Lors de la rencontre, le pape a "encouragé à persévérer sur cette voie du dialogue, de la fraternité, des initiatives communes"

Le pape François après de son audience générale hebdomadaire sur la place Saint-Pierre au Vatican, le 26 octobre 2022. (Crédit : AP Photo / Alessandra Tarantino)
Le pape François après de son audience générale hebdomadaire sur la place Saint-Pierre au Vatican, le 26 octobre 2022. (Crédit : AP Photo / Alessandra Tarantino)

Le pape François a reçu le mois dernier au Vatican des représentants de l’Amitié judéo-chrétienne de France (AJCF), à l’occasion des 75 ans de l’association.

Il s’est vu remettre une version audio du livre Jésus et Israël, écrit par l’historien Jules Isaac en 1948, livre qui sera distribué dans plus de 50 000 écoles françaises.

« Le chemin parcouru ensemble est considérable », a déclaré le souverain pontife en audience privée aux membres de l’association, a rapporté le site Vatican News. « Mais la tâche n’est pas achevée et je vous encourage à persévérer sur cette voie du dialogue, de la fraternité, des initiatives communes. »

Les liens, fragiles, sont ainsi « toujours à reprendre et à consolider, particulièrement en ces temps hostiles où les attitudes de fermeture et de refus de l’autre se font plus nombreuses, avec même la réapparition préoccupante de l’antisémitisme, particulièrement en Europe, comme de violences contre les chrétiens », a ajouté le pape.

Il a aussi insisté sur l’importance du texte conciliaire « Nostra aetate », qui « a encouragé la connaissance et l’estime mutuelles ».

Le 28 octobre 1965, à la fin du Concile Vatican II, plus de 2 000 cardinaux, évêques et patriarches du monde entier ont adopté ce document très novateur. Il s’agit d’une déclaration historique qui a jeté les bases, après des siècles d’anti-judaïsme, du dialogue avec les juifs et toutes les autres religions.

Le passage le plus important concernait les juifs, après des siècles d’ « enseignement du mépris » d’une Eglise qui les accusait d’avoir provoqué la mort de Jésus et dont l’enseignement avait alimenté l’antisémitisme en Europe.

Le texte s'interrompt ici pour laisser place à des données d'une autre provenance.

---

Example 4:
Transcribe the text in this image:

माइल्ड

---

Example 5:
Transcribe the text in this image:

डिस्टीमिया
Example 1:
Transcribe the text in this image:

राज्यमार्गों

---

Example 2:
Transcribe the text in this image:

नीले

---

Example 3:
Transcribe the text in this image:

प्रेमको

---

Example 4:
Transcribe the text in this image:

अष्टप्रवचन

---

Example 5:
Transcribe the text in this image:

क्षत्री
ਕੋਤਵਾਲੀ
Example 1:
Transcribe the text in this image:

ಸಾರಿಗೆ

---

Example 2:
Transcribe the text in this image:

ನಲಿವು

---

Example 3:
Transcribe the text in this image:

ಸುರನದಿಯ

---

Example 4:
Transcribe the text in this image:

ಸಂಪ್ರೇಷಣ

En 1986, Jean Paul II avait complété « Nostra Aetate » avec une rencontre interreligieuse à Assise, rééditée en 1993 et en 2011. Des communautés catholiques comme Sant’Egidio ont ensuite intensifié ces échanges et ce dialogue. Avec les juifs, qualifiés de « grands frères » par Jean Paul II, le pape polonais et ses successeurs ont multiplié les gestes, se rendant par exemple plusieurs fois dans des synagogues.

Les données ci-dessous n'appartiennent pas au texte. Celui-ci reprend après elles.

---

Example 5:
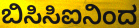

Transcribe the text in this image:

ಬಿಸಿಸಿಐನಿಂದ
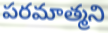
పరమాత్మని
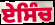
ਏਸਿੰਚ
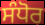
ਸੰਧੋਰ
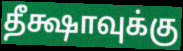
தீக்ஷாவுக்கு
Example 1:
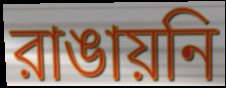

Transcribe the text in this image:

রাঙায়নি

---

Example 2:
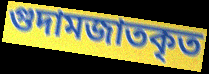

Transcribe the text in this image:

গুদামজাতকৃত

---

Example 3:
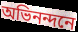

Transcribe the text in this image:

অভিনন্দনে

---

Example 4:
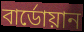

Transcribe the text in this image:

বার্ডোয়ান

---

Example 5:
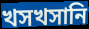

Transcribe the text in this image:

খসখসানি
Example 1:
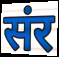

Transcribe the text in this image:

संर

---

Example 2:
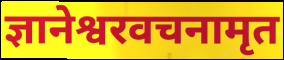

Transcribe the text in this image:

ज्ञानेश्वरवचनामृत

Jean-Dominique Durand, président de l’AJCF, a déclaré que son discours « nous engage à poursuivre, à continuer, sur le chemin de l’amitié entre Juifs et chrétiens. Les enjeux sont considérables, notamment par rapport à l’antisémitisme qui ne cesse de se développer. »

Selon lui, le pape a, lors de la rencontre, « rassuré, dit aux Juifs que ‘contrairement à ce qu’il s’est trop souvent réalisé dans le passé, vous n’êtes pas seuls’. »

Moché Lewin, conseiller spécial du grand rabbin de France, était présent à l’évènement. Il a ainsi témoigné de ses relations amicales avec le père Christophe Le Sourt, directeur des relations avec le judaïsme auprès de la Conférence des évêques de France.